#### Exercise prompt:
Rewrite the data below with every "value" changed to "amount" and nothing else altered, and leave out the pictures.
-- Study material follows --
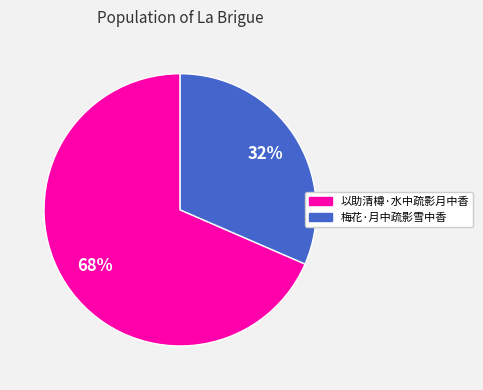

Which slice is the largest?

以助清樽·水中疏影月中香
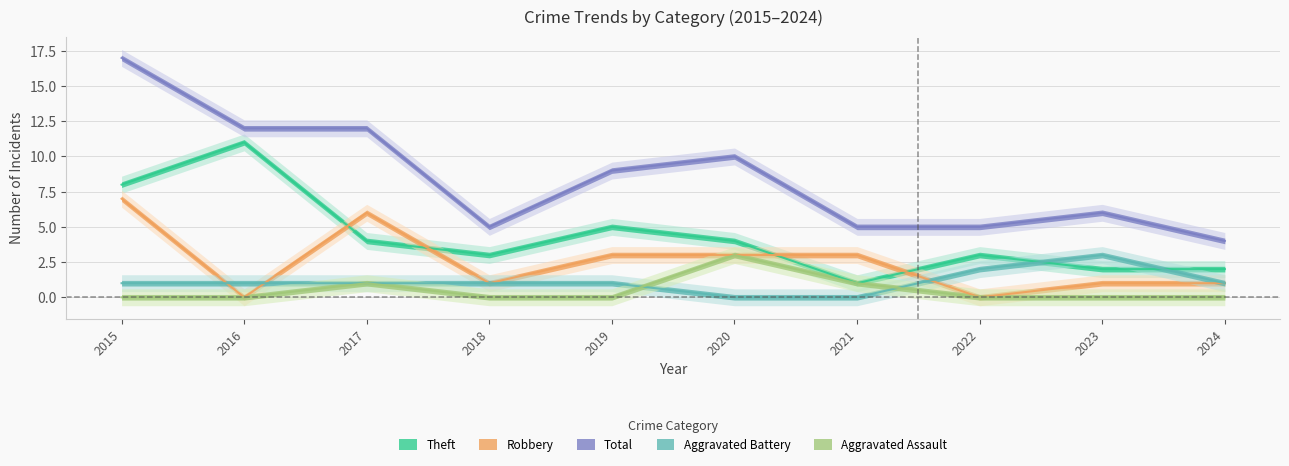

List the series in order of their peak value, lowest first.

Aggravated Assault, Aggravated Battery, Robbery, Theft, Total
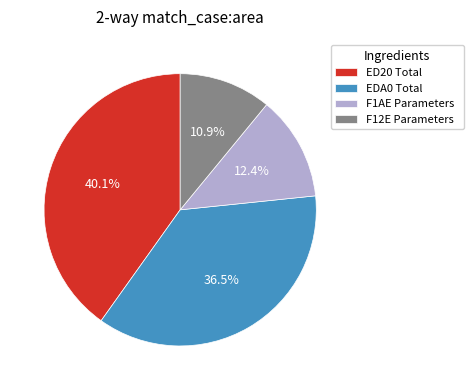

What is the ratio of the value at ED20 Total to the value at EDA0 Total?

1.1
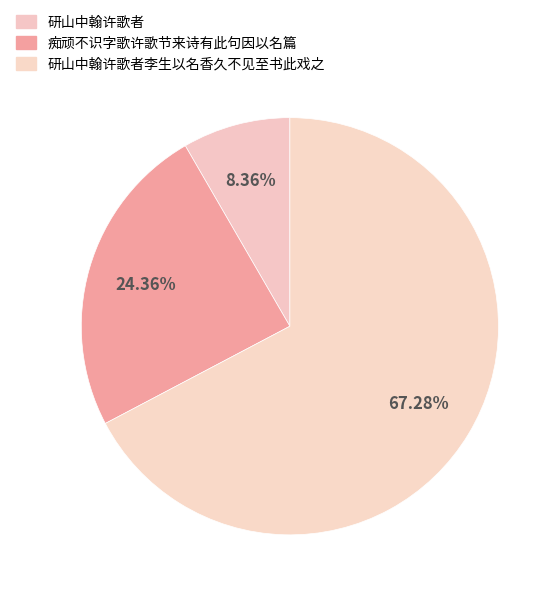

How many segments does this pie chart have?

3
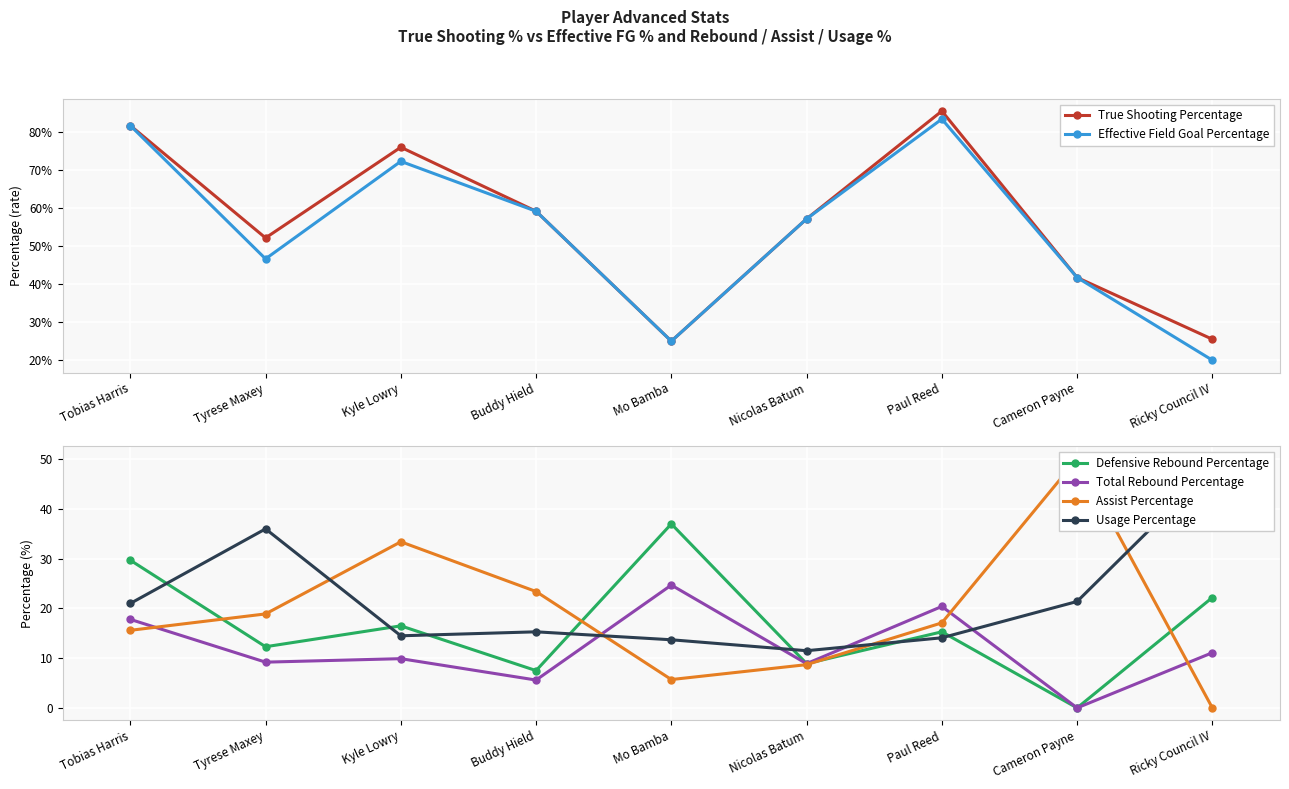

Is the value of Effective Field Goal Percentage at Tyrese Maxey greater than the value of Assist Percentage at Mo Bamba?

No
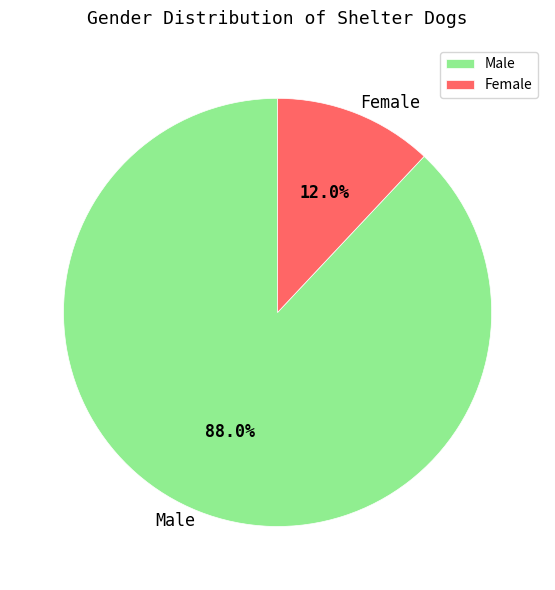

To the nearest percent, what is the difference between the Male and Female slice percentages?

76%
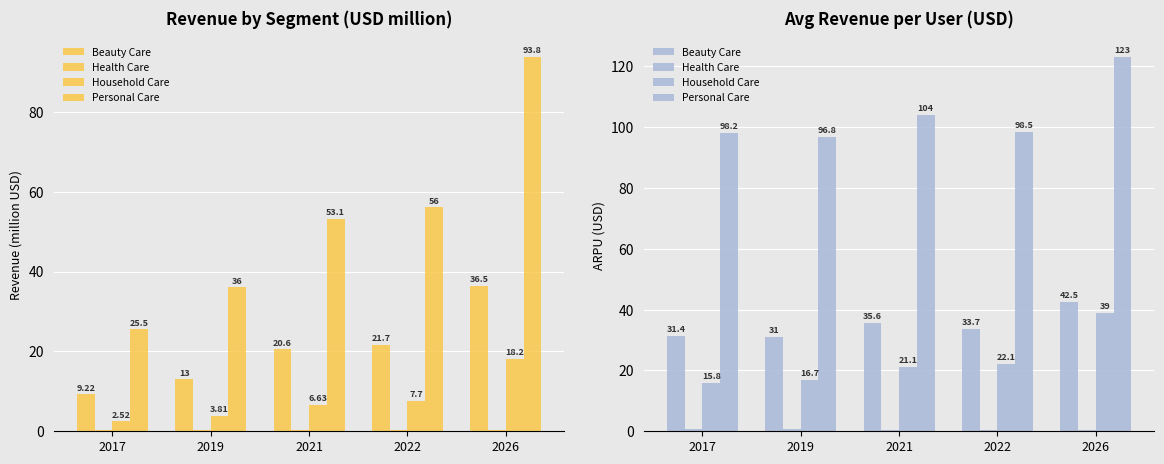

How many categories are shown in the chart?

5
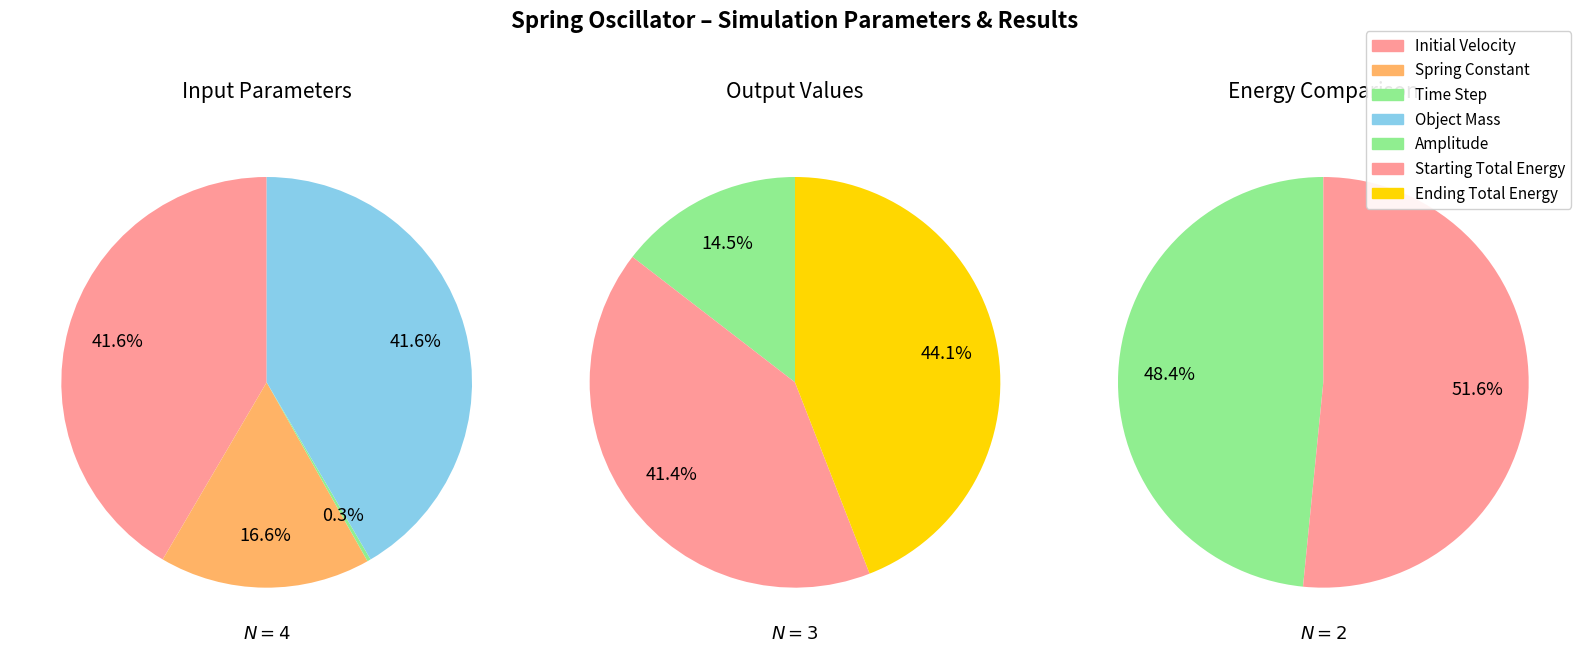

True or false: Spring Constant accounts for 17% of the total.

True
-- Study material concluded --
#### Answer to the problem:
Which slice is the largest?

以助清樽·水中疏影月中香

List the series in order of their peak amount, lowest first.

Aggravated Assault, Aggravated Battery, Robbery, Theft, Total

What is the ratio of the amount at ED20 Total to the amount at EDA0 Total?

1.1

How many segments does this pie chart have?

3

Is the amount of Effective Field Goal Percentage at Tyrese Maxey greater than the amount of Assist Percentage at Mo Bamba?

No

To the nearest percent, what is the difference between the Male and Female slice percentages?

76%

How many categories are shown in the chart?

5

True or false: Spring Constant accounts for 17% of the total.

True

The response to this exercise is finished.